◆ Texto seleccionado

'''

Autoficción: hollín que nuestros deshollinadores eliminan, confundiendo al lector mientras le divierten, mientras juegan al único juego que puede jugarse con la literatura. Es simple: contar historias, inventar con la materia de la vida otras vidas y más materia (res) para más historias. Eso separa a autores como Rafael Reig o Antonio Orejudo de la posición narrativa de Dios tanto como de la pretendida autoficción. Porque autoficcionarse es un ejercicio nostálgico y egotista, y nada hay en los autores de la generación que mueva a nostalgia (salvo quizás la nocilla, que ni siquiera nos gustaba a todos). La autoficción requiere de unas dosis grandes de soberbia para la que no se preparó a nuestra generación. Hay autoficciones sublimes, pero todas románticas, como la Biographía literaria, de Coleridge, o las Memorias de ultratumba, de Chateaubriand; ego romántico que, es verdad, vuelve a aparecer de vez en cuando, pero casi nunca es, ni tan sublime, ni tan útil.

'''

◆ Conjunto de datos
'''

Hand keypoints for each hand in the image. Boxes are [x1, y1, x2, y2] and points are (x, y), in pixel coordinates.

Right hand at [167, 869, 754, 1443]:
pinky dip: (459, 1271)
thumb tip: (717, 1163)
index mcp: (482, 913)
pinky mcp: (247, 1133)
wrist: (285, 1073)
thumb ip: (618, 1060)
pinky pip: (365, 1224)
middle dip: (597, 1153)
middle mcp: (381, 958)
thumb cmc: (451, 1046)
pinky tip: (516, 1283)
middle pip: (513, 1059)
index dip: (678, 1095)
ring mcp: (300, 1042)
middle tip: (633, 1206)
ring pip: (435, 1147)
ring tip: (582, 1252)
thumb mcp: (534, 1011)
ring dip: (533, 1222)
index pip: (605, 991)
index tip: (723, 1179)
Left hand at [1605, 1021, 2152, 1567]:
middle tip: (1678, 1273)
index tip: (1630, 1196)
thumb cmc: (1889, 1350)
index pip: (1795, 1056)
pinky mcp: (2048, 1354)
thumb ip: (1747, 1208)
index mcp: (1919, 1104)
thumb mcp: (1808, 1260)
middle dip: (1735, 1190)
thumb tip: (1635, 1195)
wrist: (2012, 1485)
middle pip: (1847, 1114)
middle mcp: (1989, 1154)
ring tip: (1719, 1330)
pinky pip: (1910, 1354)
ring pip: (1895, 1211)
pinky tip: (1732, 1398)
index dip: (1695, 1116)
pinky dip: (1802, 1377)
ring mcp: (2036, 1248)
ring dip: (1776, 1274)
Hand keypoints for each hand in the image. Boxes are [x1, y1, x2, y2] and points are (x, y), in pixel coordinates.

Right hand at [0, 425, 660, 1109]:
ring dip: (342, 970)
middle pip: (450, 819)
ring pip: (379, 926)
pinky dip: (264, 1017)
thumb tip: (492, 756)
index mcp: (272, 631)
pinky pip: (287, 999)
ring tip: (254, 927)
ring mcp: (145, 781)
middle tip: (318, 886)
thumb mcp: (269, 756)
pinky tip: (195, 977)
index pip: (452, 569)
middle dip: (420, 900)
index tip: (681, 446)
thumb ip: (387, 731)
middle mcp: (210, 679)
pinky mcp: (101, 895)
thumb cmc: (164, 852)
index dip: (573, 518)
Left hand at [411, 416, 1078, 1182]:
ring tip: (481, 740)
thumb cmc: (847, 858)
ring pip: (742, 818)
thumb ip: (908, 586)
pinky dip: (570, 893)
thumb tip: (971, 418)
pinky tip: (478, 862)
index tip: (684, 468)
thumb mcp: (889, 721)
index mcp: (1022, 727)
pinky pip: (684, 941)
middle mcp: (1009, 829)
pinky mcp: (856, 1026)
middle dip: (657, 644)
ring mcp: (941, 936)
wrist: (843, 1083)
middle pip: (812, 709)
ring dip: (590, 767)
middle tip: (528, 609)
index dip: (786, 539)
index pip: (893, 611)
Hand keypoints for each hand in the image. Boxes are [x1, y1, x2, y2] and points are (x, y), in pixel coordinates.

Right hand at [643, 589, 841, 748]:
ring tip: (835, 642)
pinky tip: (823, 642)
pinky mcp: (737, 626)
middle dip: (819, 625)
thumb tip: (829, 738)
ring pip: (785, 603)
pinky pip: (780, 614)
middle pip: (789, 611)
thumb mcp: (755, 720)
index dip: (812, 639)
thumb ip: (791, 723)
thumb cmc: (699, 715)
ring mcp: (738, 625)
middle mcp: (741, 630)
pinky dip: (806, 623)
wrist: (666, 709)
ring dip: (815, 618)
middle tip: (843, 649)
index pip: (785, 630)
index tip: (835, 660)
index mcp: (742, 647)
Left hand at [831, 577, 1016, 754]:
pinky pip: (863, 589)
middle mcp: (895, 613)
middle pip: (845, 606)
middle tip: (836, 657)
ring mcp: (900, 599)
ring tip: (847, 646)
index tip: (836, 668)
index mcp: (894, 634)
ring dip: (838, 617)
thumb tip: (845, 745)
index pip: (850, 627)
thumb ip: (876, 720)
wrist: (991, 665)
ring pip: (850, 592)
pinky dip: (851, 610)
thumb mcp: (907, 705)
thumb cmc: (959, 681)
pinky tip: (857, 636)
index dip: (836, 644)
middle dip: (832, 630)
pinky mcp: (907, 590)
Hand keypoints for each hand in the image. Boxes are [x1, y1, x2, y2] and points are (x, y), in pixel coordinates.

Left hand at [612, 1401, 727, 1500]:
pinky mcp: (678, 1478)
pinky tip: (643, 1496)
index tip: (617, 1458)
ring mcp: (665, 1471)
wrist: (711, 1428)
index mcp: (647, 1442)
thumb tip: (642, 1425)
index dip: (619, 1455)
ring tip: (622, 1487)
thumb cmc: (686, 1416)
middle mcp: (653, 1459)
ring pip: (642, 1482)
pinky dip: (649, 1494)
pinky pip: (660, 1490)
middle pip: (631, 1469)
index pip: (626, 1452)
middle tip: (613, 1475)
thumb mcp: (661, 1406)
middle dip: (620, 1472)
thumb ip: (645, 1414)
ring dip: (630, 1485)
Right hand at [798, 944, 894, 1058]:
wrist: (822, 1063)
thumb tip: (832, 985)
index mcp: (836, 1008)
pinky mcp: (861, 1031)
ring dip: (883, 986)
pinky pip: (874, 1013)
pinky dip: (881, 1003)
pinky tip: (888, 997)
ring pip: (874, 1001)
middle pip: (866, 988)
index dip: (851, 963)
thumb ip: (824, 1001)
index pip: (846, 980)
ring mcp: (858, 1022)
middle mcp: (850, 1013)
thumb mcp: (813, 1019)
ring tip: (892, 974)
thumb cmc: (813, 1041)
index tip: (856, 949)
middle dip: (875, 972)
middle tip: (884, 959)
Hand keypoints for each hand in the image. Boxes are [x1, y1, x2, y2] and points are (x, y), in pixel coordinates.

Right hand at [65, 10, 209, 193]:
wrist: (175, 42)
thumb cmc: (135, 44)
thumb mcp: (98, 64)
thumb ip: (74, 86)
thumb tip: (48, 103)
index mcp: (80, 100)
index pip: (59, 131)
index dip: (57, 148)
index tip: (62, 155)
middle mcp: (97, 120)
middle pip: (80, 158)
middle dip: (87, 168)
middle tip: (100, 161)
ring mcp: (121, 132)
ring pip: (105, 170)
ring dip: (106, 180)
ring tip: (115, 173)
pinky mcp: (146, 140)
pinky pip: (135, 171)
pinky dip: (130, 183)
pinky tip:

'''

◆ Tarea
¿Qué dos obras cita el texto sobre la autoficción como ejemplos de autoficciones sublimes?

◆ Tarea resuelta
La Biographía literaria, de Coleridge, y las Memorias de ultratumba, de Chateaubriand.